### Travail demandé
a) Indiquez si chacune des affirmations suivantes concorde avec le passage sur l'univers du Métavers, en répondant par oui ou par non et en citant exactement les mots du passage qui tranchent : (i) l'action dans le monde réel se déroule sur la côte californienne ; (ii) Hiro Protagoniste est un hacker toujours en activité ; (iii) le Métavers est une sphère de 65536 kms de circonférence.
b) Poursuivez le passage sur l'univers du Métavers à partir de sa dernière ligne.

::: Passage cité :::

L'Histoire par Philippe PASTOR   le 20/01/2003.

Le décor est comme il se doit un futur relativement proche et extrêmement technologique et l'action dans le monde réel se situe sur la côte californienne. Il suffit cependant de chausser ses lunettes pixellisées pour se retrouver dans la virtualité du Métavers, une sphère de 65536 kms de circonférence à la surface de laquelle pousse une civilisation-champignon. Son "centre-ville" ressemble à un Manhattan surmultiplié, ses loyers y sont exorbitants, mais on peut y rencontrer les avatars des stars et des puissants de la Réalité.
Deux personnages principaux, Hiro Protagoniste et Y.T., tiennent le devant de la scène; le premier est un ex-hacker livreur de pizzas pour la Mafia, la seconde une pétulante messagère en planche à roulette qui harponne les véhicules au filin pour circuler sur les artères de Los Angeles. Autour d'eux gravitent des représentants plutôt caricaturaux d'une humanité diversifiée en clans, "franchulats" et états autonomes de la taille d'un fast-food.


Mon Avis par Philippe PASTOR   le 20/01/2003.

::: Données fournies :::

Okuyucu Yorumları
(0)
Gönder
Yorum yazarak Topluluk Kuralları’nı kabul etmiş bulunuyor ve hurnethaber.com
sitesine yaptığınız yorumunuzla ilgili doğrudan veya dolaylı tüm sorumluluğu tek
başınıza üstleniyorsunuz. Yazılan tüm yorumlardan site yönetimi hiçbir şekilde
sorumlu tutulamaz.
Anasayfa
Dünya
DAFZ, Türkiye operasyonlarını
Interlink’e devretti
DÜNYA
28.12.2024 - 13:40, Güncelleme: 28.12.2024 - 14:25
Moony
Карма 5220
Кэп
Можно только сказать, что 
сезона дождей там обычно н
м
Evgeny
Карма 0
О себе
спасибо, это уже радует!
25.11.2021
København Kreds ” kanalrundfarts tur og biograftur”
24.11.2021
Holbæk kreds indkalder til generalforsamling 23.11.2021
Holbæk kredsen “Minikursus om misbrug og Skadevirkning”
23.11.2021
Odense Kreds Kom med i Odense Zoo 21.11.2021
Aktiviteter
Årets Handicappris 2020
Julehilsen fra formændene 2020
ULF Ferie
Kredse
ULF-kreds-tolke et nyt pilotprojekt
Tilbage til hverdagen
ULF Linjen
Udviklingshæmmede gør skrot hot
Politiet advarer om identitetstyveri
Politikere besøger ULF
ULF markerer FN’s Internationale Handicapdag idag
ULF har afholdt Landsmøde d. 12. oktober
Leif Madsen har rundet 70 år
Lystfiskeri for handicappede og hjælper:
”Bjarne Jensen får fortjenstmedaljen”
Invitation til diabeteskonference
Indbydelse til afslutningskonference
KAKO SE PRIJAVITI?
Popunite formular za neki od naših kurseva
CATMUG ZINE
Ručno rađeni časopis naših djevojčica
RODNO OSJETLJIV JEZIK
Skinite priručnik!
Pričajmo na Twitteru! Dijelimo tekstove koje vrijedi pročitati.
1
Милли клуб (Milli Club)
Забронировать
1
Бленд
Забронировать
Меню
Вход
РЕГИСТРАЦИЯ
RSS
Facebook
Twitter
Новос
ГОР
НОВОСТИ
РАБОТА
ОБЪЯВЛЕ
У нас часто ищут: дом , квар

:::
::: Données fournies :::

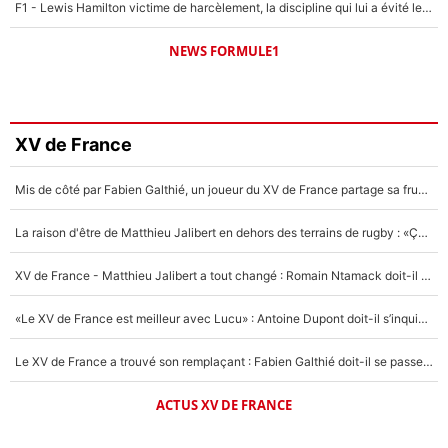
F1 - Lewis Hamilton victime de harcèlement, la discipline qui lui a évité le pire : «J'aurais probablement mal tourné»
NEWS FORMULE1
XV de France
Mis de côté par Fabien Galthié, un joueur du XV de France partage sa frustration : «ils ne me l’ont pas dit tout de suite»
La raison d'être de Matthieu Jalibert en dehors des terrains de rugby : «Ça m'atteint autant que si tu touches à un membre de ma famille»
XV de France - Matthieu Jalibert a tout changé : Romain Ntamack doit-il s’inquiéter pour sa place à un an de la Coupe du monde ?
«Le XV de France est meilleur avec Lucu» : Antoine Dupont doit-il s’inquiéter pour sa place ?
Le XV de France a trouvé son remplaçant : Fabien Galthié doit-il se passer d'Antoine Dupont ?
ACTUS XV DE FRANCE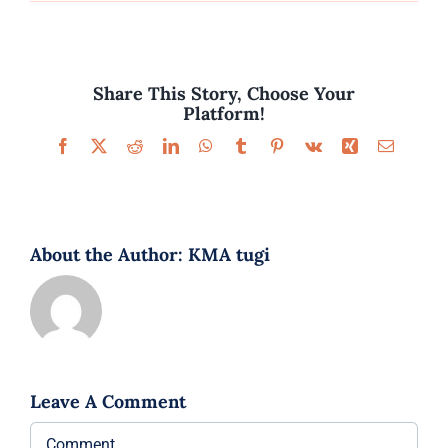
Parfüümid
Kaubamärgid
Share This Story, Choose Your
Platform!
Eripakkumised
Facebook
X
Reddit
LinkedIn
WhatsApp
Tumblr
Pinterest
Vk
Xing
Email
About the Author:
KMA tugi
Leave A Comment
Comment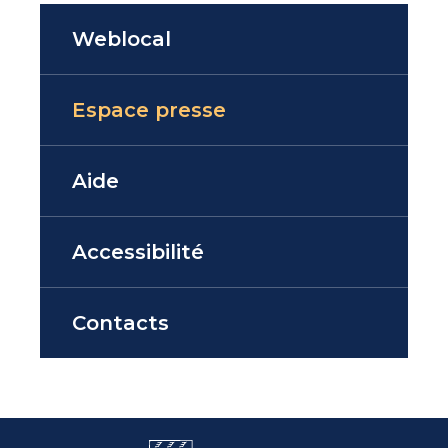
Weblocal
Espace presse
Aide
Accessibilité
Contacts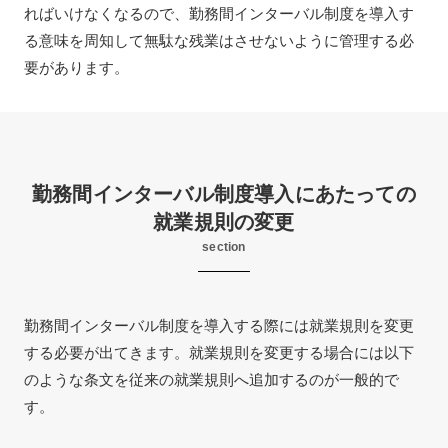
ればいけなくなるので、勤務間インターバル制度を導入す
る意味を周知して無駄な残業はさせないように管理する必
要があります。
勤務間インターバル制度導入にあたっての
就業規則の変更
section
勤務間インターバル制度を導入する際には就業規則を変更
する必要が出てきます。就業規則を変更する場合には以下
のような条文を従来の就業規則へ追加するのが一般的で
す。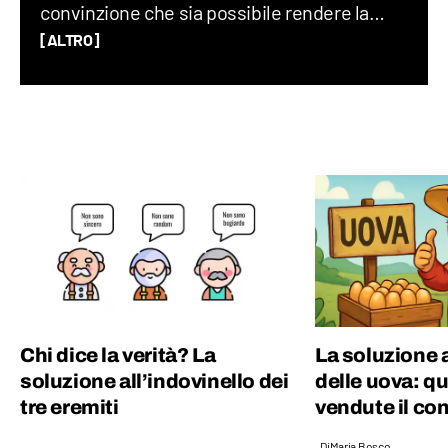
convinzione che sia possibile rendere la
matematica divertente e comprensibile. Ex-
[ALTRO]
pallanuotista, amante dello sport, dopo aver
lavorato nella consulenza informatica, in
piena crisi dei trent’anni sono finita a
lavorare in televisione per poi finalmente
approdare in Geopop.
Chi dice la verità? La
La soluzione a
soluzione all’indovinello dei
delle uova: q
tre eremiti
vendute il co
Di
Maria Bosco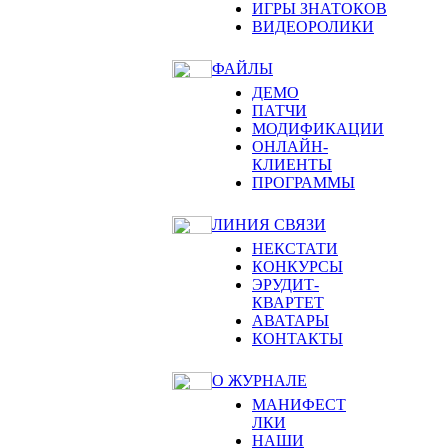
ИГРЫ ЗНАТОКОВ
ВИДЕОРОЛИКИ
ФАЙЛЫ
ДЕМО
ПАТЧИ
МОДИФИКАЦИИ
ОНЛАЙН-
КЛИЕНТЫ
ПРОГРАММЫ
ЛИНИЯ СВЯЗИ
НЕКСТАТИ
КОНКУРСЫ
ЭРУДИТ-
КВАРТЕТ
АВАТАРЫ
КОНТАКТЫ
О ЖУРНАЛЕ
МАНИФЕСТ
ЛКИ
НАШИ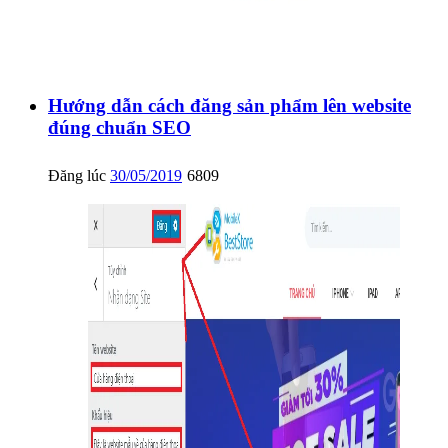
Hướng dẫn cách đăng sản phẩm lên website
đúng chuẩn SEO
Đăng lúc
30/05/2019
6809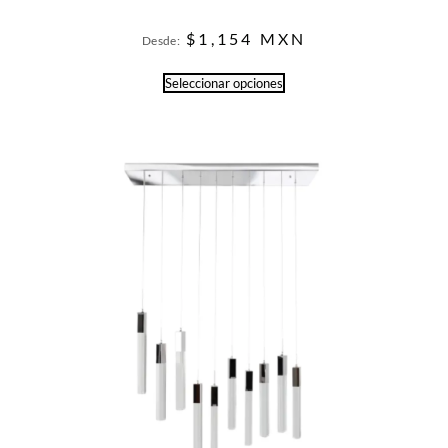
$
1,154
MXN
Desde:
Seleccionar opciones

:::
::: Données fournies :::

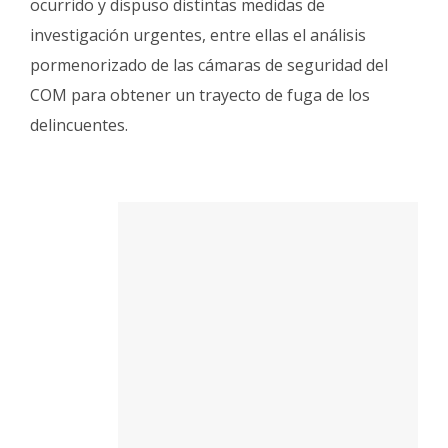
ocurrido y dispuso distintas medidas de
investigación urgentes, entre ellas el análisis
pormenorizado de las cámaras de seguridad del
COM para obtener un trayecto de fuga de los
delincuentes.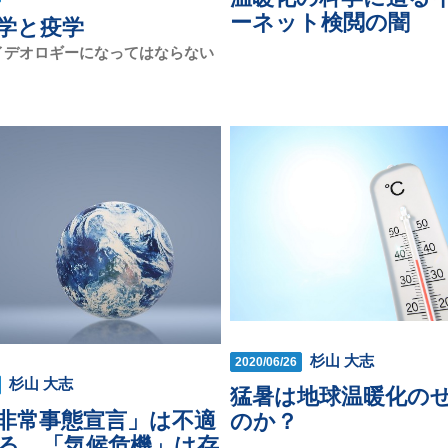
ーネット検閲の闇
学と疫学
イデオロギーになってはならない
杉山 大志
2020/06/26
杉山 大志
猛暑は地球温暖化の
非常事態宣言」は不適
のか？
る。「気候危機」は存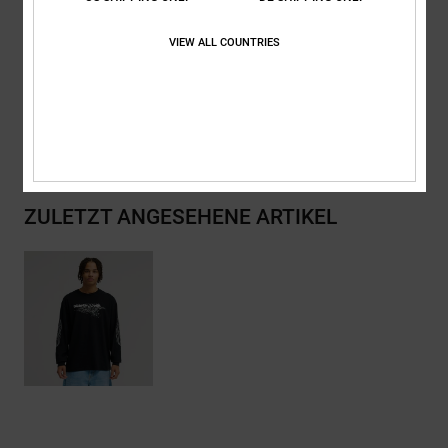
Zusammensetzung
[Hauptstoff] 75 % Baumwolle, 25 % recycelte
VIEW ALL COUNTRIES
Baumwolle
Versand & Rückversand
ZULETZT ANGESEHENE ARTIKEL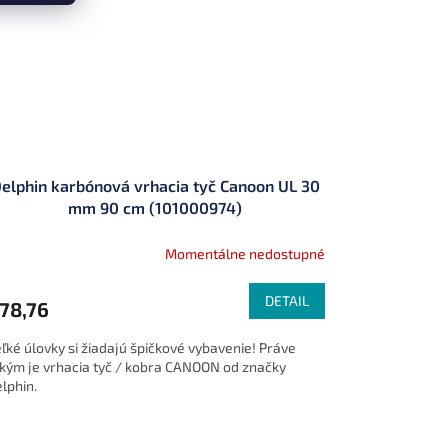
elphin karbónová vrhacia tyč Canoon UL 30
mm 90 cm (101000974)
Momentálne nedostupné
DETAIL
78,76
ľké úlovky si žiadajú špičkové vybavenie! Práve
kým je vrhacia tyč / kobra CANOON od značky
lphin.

:::

### Résultats attendus
a)
(i) Oui : « l'action dans le monde réel se situe sur la côte californienne ».
(ii) Non : « le premier est un ex-hacker livreur de pizzas pour la Mafia ».
(iii) Oui : « une sphère de 65536 kms de circonférence ».

b)
Publié aux États-Unis en 1992 sous le titre plus heureux de "Snow Crash", ce roman cyberpunk constitua un événement chez les fans américains.

On comprend très vite que, malgré un descriptif précis — cyber oblige — du décor et objets technos attenants, le but de Stephenson n'est pas de nous immerger dans un univers réaliste. Sa narration un peu distanciée, son humour décapant nous offrent des moments parfois intenses et souvent très drôles.
Le roman démarre sur un bon rythme, vivant et accrocheur. Au fil des pages cependant, la distanciation se fait toujours plus grande et le lecteur passe doucement de la passion à l'intérêt, pour terminer par la curiosité.
Cette vision du genre cyberpunk est personnelle et originale mais donne parfois, sur la fin, l'impression désagréable de lire un manga romancé.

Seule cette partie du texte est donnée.